Research Groups:Galicia: Literary and Historical Approaches to the Construction of a Jewish Place

[RG # 142]  Galicia: Literary and Historical Approaches to the Construction of a Jewish Place

March 1, 2014 - July 31, 2015

Organizers:

Ariel Hirschfeld (The Hebrew University)
Alan Mintz (Jewish Theological Seminary)

Galicia, the subject of our Research Group, was an invented land, an artificial entity that acquired meaning over the course of its historical experience. Rather than being a land with a longstanding identity of its own, Galicia was created as a province of the Habsburg Monarchy as a product of the negotiations with Russia and Poland that led to the partition of Poland in 1772, and it ceased to exist as a political entity in 1918 with the defeat and dissolution of the Dual Monarchy of Austria-Hungary and its incorporation into the new Poland.
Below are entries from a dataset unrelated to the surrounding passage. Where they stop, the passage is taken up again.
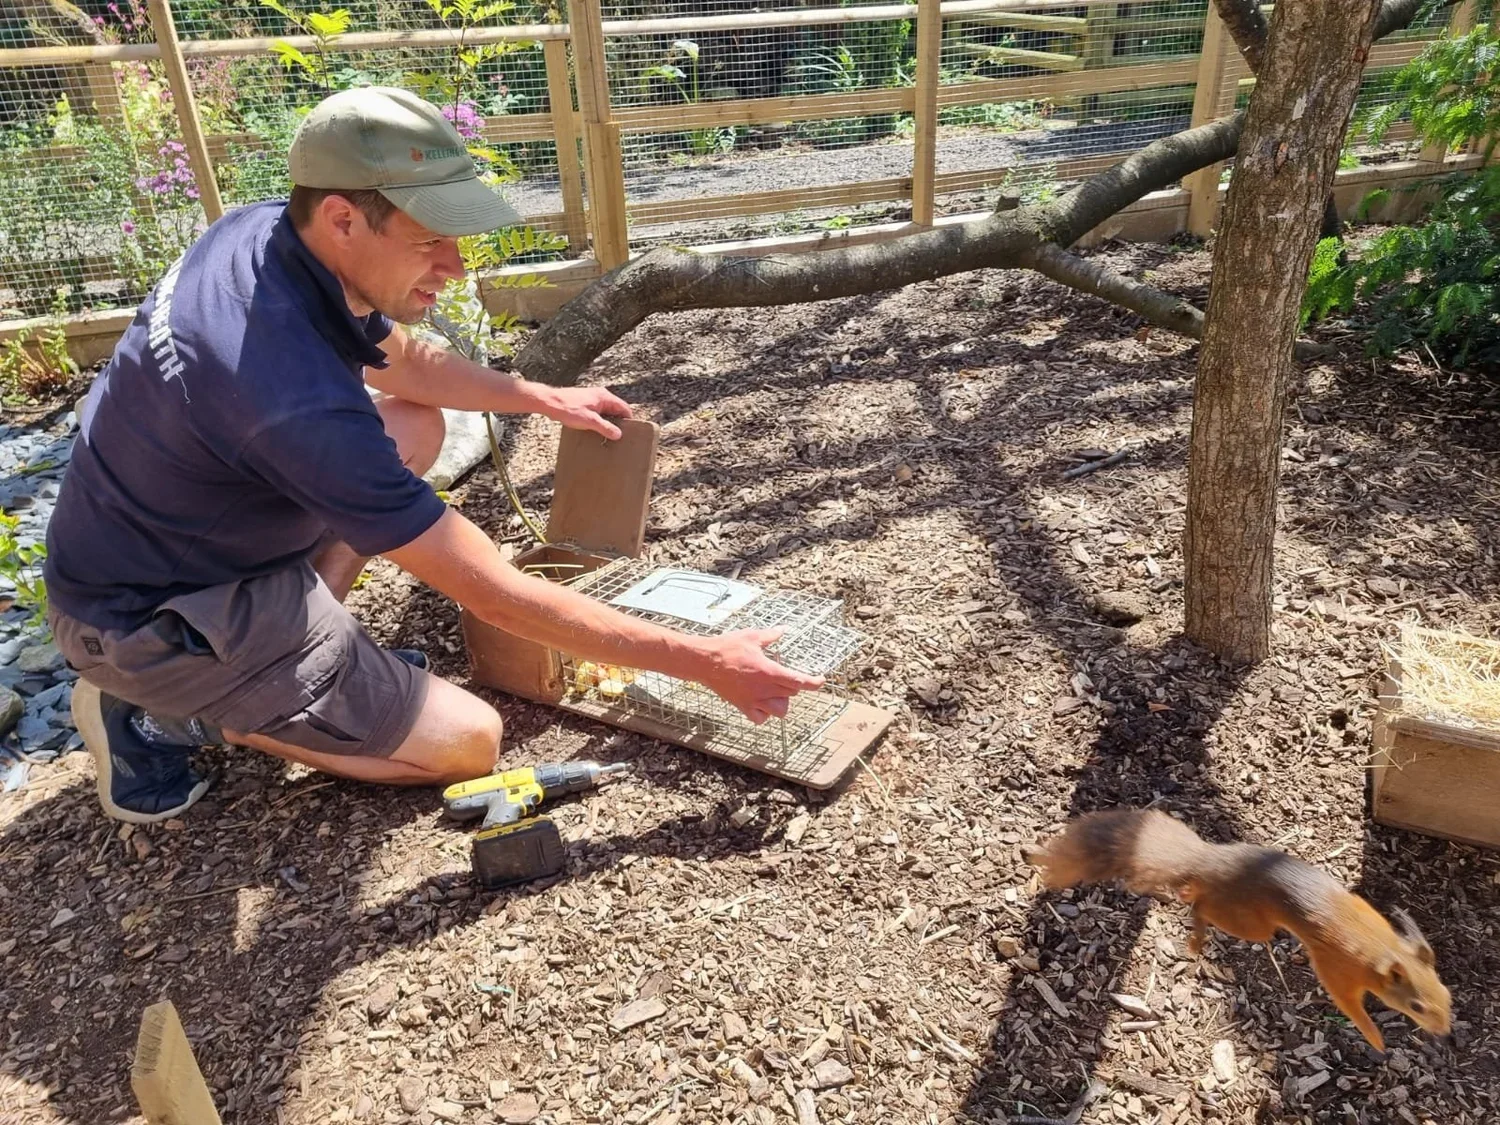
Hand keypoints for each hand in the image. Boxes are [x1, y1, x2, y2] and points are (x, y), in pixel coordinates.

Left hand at [537, 384, 633, 439]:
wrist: (549, 402)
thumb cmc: (568, 408)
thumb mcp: (589, 421)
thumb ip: (605, 427)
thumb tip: (618, 434)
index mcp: (605, 397)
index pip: (624, 408)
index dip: (628, 420)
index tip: (629, 432)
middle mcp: (600, 395)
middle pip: (616, 410)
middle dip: (618, 423)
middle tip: (618, 436)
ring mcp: (592, 399)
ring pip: (606, 412)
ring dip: (607, 423)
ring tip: (607, 435)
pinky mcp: (585, 403)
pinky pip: (597, 413)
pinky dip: (599, 421)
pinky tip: (595, 431)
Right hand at [700, 627, 824, 723]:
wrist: (705, 661)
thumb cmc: (728, 647)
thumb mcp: (752, 636)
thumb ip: (771, 636)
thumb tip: (783, 630)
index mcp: (769, 671)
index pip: (799, 681)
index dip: (814, 683)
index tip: (821, 680)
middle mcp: (764, 688)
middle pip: (791, 694)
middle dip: (793, 685)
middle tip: (783, 674)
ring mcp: (753, 700)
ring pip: (779, 710)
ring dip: (782, 702)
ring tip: (776, 691)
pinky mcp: (742, 706)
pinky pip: (760, 718)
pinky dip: (764, 714)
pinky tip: (762, 703)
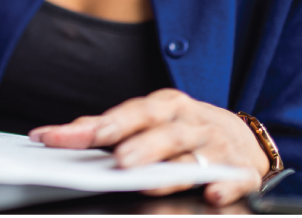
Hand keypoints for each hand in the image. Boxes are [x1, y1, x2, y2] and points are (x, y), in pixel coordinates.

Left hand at [30, 89, 268, 205]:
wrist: (243, 138)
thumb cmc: (183, 129)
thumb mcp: (151, 120)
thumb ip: (112, 127)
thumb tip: (67, 132)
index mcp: (165, 106)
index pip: (128, 113)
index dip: (96, 126)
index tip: (58, 138)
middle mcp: (189, 123)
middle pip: (162, 131)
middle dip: (139, 144)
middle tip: (117, 160)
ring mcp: (216, 146)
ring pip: (192, 157)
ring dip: (171, 168)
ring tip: (147, 181)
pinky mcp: (240, 171)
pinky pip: (235, 179)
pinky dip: (225, 185)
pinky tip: (212, 194)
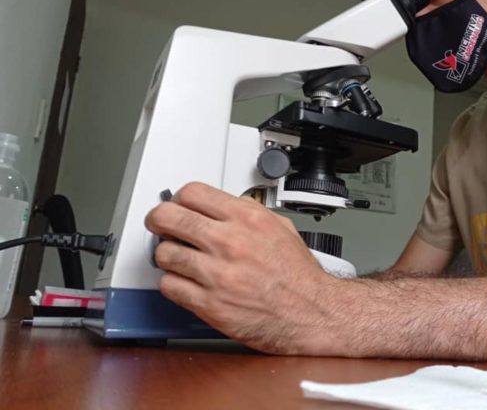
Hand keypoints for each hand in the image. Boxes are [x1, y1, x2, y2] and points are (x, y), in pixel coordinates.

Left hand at [145, 182, 341, 353]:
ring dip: (166, 255)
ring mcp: (217, 274)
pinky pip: (170, 286)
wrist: (310, 312)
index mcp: (248, 219)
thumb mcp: (281, 227)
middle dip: (158, 220)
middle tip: (159, 225)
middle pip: (169, 218)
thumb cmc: (298, 275)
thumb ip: (249, 212)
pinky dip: (172, 283)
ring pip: (164, 253)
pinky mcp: (209, 303)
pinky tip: (184, 282)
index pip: (193, 193)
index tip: (177, 205)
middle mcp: (230, 243)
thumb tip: (223, 206)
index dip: (179, 198)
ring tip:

The creation of Galicia and the incorporation of the Jewish communities of the Polish kresy (borderlands) into the new Austrian province meant enormous changes. Social and educational reforms issued from Vienna transformed aspects of Jewish life. Our research group aims not only to study the phenomenon of Galicia, but also to bring the disciplines of history and literature into dialogue.

 

Members

poster

Rachel Manekin

FELLOW
University of Maryland

Rachel Manekin is Associate Professor of Jewish Studies at the University of Maryland, College Park. Her current research interests include the legal treatment of the Jews in Galicia between the years 1772-1867 and its effect on their religious, social, and political development.

poster

Jonatan Meir

FELLOW
Ben-Gurion University of the Negev

Jonatan Meir is Associate Professor in the Department of Jewish Thought at Ben-Gurion University of the Negev. His research interests include the History of the Jews in Eastern Europe, Jewish Polemics, Jewish Mysticism, The Haskalah Movement, Hasidism, and Contemporary Kabbalah.